▶ **Quoted passage**
David Fincher's "Mank" ably gets "Citizen Kane" — and also Hollywood's dark heart
Mank
Starring Gary Oldman, Amanda Seyfried, Lily Collins, Arliss Howard, Charles Dance, Sam Troughton, Tom Pelphrey, Ferdinand Kingsley, Tuppence Middleton, Tom Burke, Joseph Cross, Jamie McShane, Toby Leonard Moore, and Monika Gossmann. Written by Jack Fincher. Directed by David Fincher. Opens Friday in select theatres, streams as of Dec. 4 on Netflix. 132 minutes. PG
⭐⭐⭐1/2
Peter Howell
Movie Critic
True confession: “Citizen Kane” is a movie I have always admired more than loved. The 1941 Orson Welles masterpiece of American alienation is splendid in form and content — it’s rightly studied in film schools and celebrated by critics — but the story and its fateful protagonist, a media mogul played with icy authority by Welles, are colder than a Siberian snow globe.

▶ **Material**
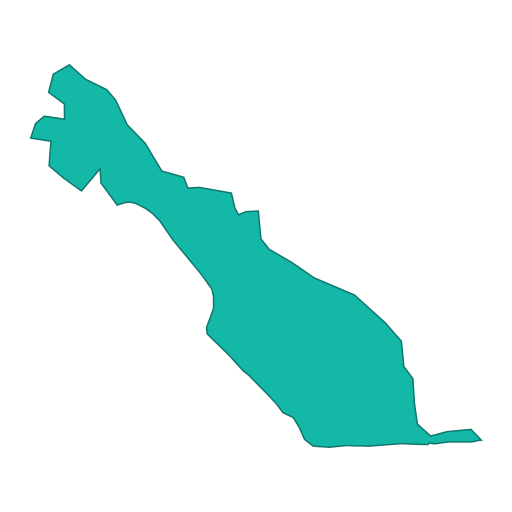 Khojeyli, Karakalpakstan, Uzbekistan
{"feature_id": "79887680B45163084066424", "entity_name": "Khojeyli", "entity_type": "district", "adm_level": 2, "iso_a3": "UZB", "parent_name": "Uzbekistan", "parent_adm1": "Karakalpakstan", "projection": "albers", "projection_center": [59.321, 42.473], "detail": "fine", "context": "isolated", "style": "filled", "palette": "teal", "viewbox_px": 512, "rotation_deg": 0, "n_neighbors": 0, "source": "geoboundaries", "source_scale": "gbopen_adm2", "svg_char_len": 1121}
<svg xmlns="http://www.w3.org/2000/svg" viewBox="0 0 512 512"><path d="M35.6,123.5L30.7,138.1L50.9,141.2L49.1,165.8L64.0,178.4L81.5,190.9L100.1,168.7L101.0,183.0L117.2,205.1L124.1,202.8L129.0,202.1L135.1,203.1L145.5,208.4L152.3,213.3L159.5,220.5L172.8,239.8L197.3,269.4L203.2,276.9L212.0,289.4L213.5,296.7L213.6,308.4L206.5,327.6L207.1,333.8L228.8,355.0L243.2,370.8L249.2,375.7L268.7,395.5L269.5,396.4L276.1,403.5L283.1,412.8L293.2,417.5L299.1,427.1L304.5,439.3L313.3,446.2L329.8,447.2L346.4,445.5L358.0,445.9L360.2,445.8L363.8,446.0L369.1,446.1L401.5,443.6L418.3,444.3L427.9,444.5L429.4,443.1L434.5,443.8L448.6,441.9L472.0,441.9L478.8,440.4L481.3,440.2L471.0,429.4L447.0,431.7L430.6,436.0L417.4,424.1L414.4,403.1L412.9,378.7L403.8,366.5L401.4,341.3L385.2,322.8L354.4,295.0L314.2,277.9L291.5,262.3L269.1,249.3L260.9,238.8L258.3,211.0L245.9,211.7L238.6,214.7L234.9,208.2L231.4,193.1L199.4,187.4L187.8,188.1L183.8,177.3L161.8,171.0L145.1,143.2L127.2,124.8L115.7,100.2L106.7,89.7L85.3,79.1L69.4,64.8L53.3,74.2L48.6,92.3L64.4,104.0L64.5,119.2L44.3,116.2L35.6,123.5Z" fill="#14b8a6" stroke="#0f766e" stroke-width="1.5"/></svg>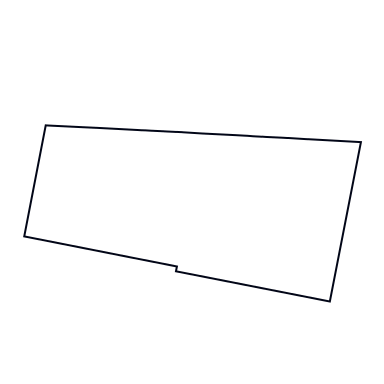 Adair, Oklahoma, United States of America, rotated 281°
{"feature_id": "52423323B59110128996331", "entity_name": "Adair", "entity_type": "district", "adm_level": 2, "iso_a3": "USA", "parent_name": "United States of America", "parent_adm1": "Oklahoma", "projection": "orthographic", "projection_center": [-94.555, 35.9], "detail": "fine", "context": "isolated", "style": "outline", "palette": "ink", "viewbox_px": 384, "rotation_deg": 281, "n_neighbors": 0, "source": "geoboundaries", "source_scale": "gbopen_adm2", "svg_char_len": 626}
<svg xmlns="http://www.w3.org/2000/svg" viewBox="0 0 384 384"><g transform="rotate(281 192 192)"><path d="M229.5,35.7L116.4,35.8L116.1,146.6L116.0,191.4L111.1,191.4L110.8,348.2L273.2,348.3L266.0,296.0L265.7,294.2L263.4,276.3L263.1,274.6L262.6,270.8L260.4,255.8L260.1,253.7L259.7,250.3L259.5,249.6L259.3,248.0L258.4,241.6L257.8,236.1L257.2,231.8L256.2,224.5L251.4,191.0L248.9,171.7L248.9,171.3L248.8,170.6L248.1,165.8L247.9,164.8L246.2,152.9L246.2,152.7L244.3,139.7L243.6,134.3L243.0,130.8L242.6,127.7L236.8,86.2L236.7,85.6L234.6,71.3L230.3,41.5L229.5,35.8L229.5,35.7Z" fill="none" stroke="#020617" stroke-width="2"/></g></svg>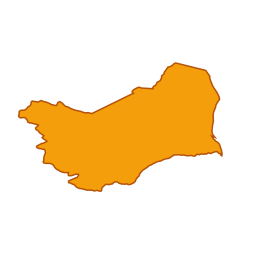 outline of Sobradinho, Bahia, Brazil, rotated 67°
{"feature_id": "56859067B88292675252612", "entity_name": "Sobradinho", "entity_type": "district", "adm_level": 2, "iso_a3": "BRA", "parent_name": "Brazil", "parent_adm1": "Bahia", "projection": "albers", "projection_center": [-40.874, -9.66], "detail": "fine", "context": "isolated", "style": "filled", "palette": "amber", "viewbox_px": 256, "rotation_deg": 67, "n_neighbors": 0, "source": "geoboundaries", "source_scale": "gbopen_adm2", "svg_char_len": 4047}
<svg xmlns="http://www.w3.org/2000/svg" viewBox="0 0 256 256"><g transform="rotate(67 128 128)"><path d="M170.6,51.6L168.9,52.1L167.2,52.5L165.2,52.5L163.1,51.6L161.8,51.0L157.9,48.7L156.9,48.0L154.7,46.6L151.8,45.5L149.2,44.5L147.7,43.6L146.3,42.5L144.6,40.8L143.6,39.7L142.4,38.9L141.3,38.1L139.6,36.0L138.3,34.1L137.4,32.5L135.7,32.1L134.4,32.0L132.2,32.1L129.0,32.4L126.1,33.0L123.6,33.5L121.3,33.6L118.1,33.5L116.9,33.5L113.4,33.2L112.5,32.5L111.2,32.7L108.2,33.4L105.4,33.9L101.3,39.4L87.2,58.1L86.7,59.1L86.9,60.6L87.5,62.3L87.9,64.1L87.9,65.7L87.5,67.3L91.0,73.0L92.2,73.6L92.7,75.2L93.3,76.8L95.0,77.5L96.0,78.8L97.1,80.0L97.1,81.4L97.3,83.1L98.0,84.2L99.0,85.1L99.6,86.3L99.6,88.1L100.5,89.3L101.6,89.6L99.9,93.1L96.3,100.3L94.9,101.6L94.6,103.0L94.6,104.0L94.9,107.4L95.2,108.4L95.8,109.7L96.8,110.2L98.1,109.4L100.1,146.3L100.6,155.7L99.6,157.0L98.5,158.3L98.0,159.6L97.7,160.8L96.5,162.5L95.6,163.7L94.4,164.7L93.4,166.2L92.0,168.1L90.7,170.1L89.3,171.4L87.4,173.4L86.1,174.2L84.8,175.5L83.6,177.2L81.9,177.9L80.0,178.6L78.2,179.6L77.0,180.7L77.2,182.8L78.7,184.1L79.2,185.4L78.6,186.5L76.3,189.5L74.9,190.5L73.3,192.1L71.9,193.6L70.9,195.1L69.8,196.2L68.7,197.3L68.9,199.3L69.1,200.8L68.4,201.5L67.8,202.6L67.1,203.4L66.5,204.7L65.8,205.6L66.1,206.8L68.1,208.0L69.2,209.3L69.4,210.9L69.6,212.1L70.4,213.4L71.0,215.1L71.1,216.7L70.4,217.9L70.2,218.9L69.8,220.3L70.4,221.7L71.7,222.4L73.0,223.0L73.9,223.9L75.3,224.0L76.4,223.3L77.2,221.5L77.6,219.6L78.7,218.5L80.3,218.1L81.6,217.6L83.2,218.0L84.8,216.8L85.4,215.3L86.2,214.4L87.7,212.4L88.7,211.2L89.4,210.2L90.4,209.4L91.1,211.1L91.7,212.7L92.8,213.4L94.1,212.9L95.3,211.8L96.9,211.5L98.1,211.1L99.6,210.1L100.9,209.4L102.2,208.5L102.8,209.4L103.3,210.8L105.0,210.1L106.4,208.9L107.4,208.4L108.6,207.8L108.8,209.1L108.8,210.8L108.9,212.1L108.6,213.2L108.6,215.0L108.8,217.0L108.9,218.7L109.6,219.6L110.7,219.3L111.8,218.5L112.7,216.7L113.8,215.4L114.3,214.5L115.0,213.5L116.3,213.1L118.6,213.7L119.9,214.9L120.7,215.9L122.2,216.8L123.7,217.7L125.2,218.2L125.8,219.3L127.1,219.3L128.2,217.9L129.1,215.9L130.1,213.7L130.8,212.7L131.9,211.8L133.8,211.0L135.3,210.9L136.9,210.4L138.6,209.5L139.8,208.4L141.2,207.4L142.4,206.3L143.4,205.1L144.5,203.3L145.3,201.4L145.9,200.2L146.9,201.0L148.4,201.4L149.3,200.1L149.8,198.4L150.0,196.7L149.9,195.4L150.2,193.7L151.3,191.7L152.3,192.0L152.9,193.1L153.7,194.0L153.5,196.2L153.5,197.5L153.5,198.7L153.5,200.4L153.5,201.9L153.7,203.6L155.3,203.9L155.9,202.7L157.5,201.5L158.7,200.1L159.9,199.3L161.4,199.0L162.9,198.1L164.0,196.9L164.8,196.2L165.3,195.2L166.0,194.0L166.7,193.1L168.0,191.5L168.9,190.6L169.5,189.2L169.9,188.1L171.0,186.0L171.7,184.6L172.5,184.1L173.0,182.7L173.2,181.2L173.8,180.3L174.5,179.5L175.1,178.6L175.6,177.6L175.1,176.7L174.0,176.1L172.8,175.2L172.3,173.8L171.9,172.7L171.6,171.7L171.2,170.4L171.9,169.0L172.7,167.6L172.9,166.0L173.4,164.3L172.7,162.6L172.6,161.4L172.8,160.0L173.8,158.7L175.2,157.9L176.1,156.9L177.1,155.7L177.8,154.2L178.7,152.4L178.9,150.9L180.2,149.9L180.6,148.9L180.9,147.5L180.7,145.6L180.7,143.9L180.0,142.2L179.2,141.4L178.2,140.4L177.8,139.5L177.1,138.5L176.7,137.0L175.9,136.1L174.9,135.1L174.1,134.1L173.7,133.0L173.1,131.9L172.5,130.5L172.3,128.9L172.0,127.2L171.6,125.1L170.9,123.6L171.0,121.7L171.0,120.3L170.5,118.2L170.7,116.5L170.4,115.1L170.5,114.0L170.8,112.2L171.2,110.6L171.0,109.4L171.0,108.3L171.0,106.7L171.2,104.7L171.8,103.0L171.8,101.2L171.5,99.6L171.1,98.6L171.2,97.5L170.8,95.9L171.3,94.9L172.0,93.3L172.3,91.9L173.1,90.8L173.9,89.5L174.3,87.9L175.3,86.4L176.0,85.3L176.9,84.1L177.4,82.5L177.7,81.1L178.2,80.3L178.9,79.3L179.5,78.5L180.0,77.2L179.6,76.0L179.1,74.9L179.7,73.8L180.4,73.1L180.4,71.4L180.8,70.0L181.6,68.8L181.8,67.6L182.5,66.5L182.5,65.0L182.2,63.7L183.2,62.6L183.9,61.6L183.7,60.3L183.8,58.8L183.9,57.4L184.2,56.1L185.0,54.9L186.6,54.4L187.6,53.1L189.0,53.2L190.2,52.5L189.1,51.8L187.5,51.2L184.7,50.7L179.3,50.2L177.7,50.4L175.9,51.3L174.8,52.2L173.1,52.7L171.5,53.6L168.2,54.2L170.6,51.6Z" fill="#f59e0b" stroke="#b45309" stroke-width="1.5"/></g></svg>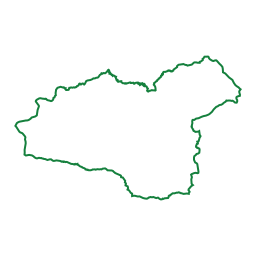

▶ **Task brief**
In the review of "Mank," on what date does the film begin streaming on Netflix?

▶ **Final answer**
Dec. 4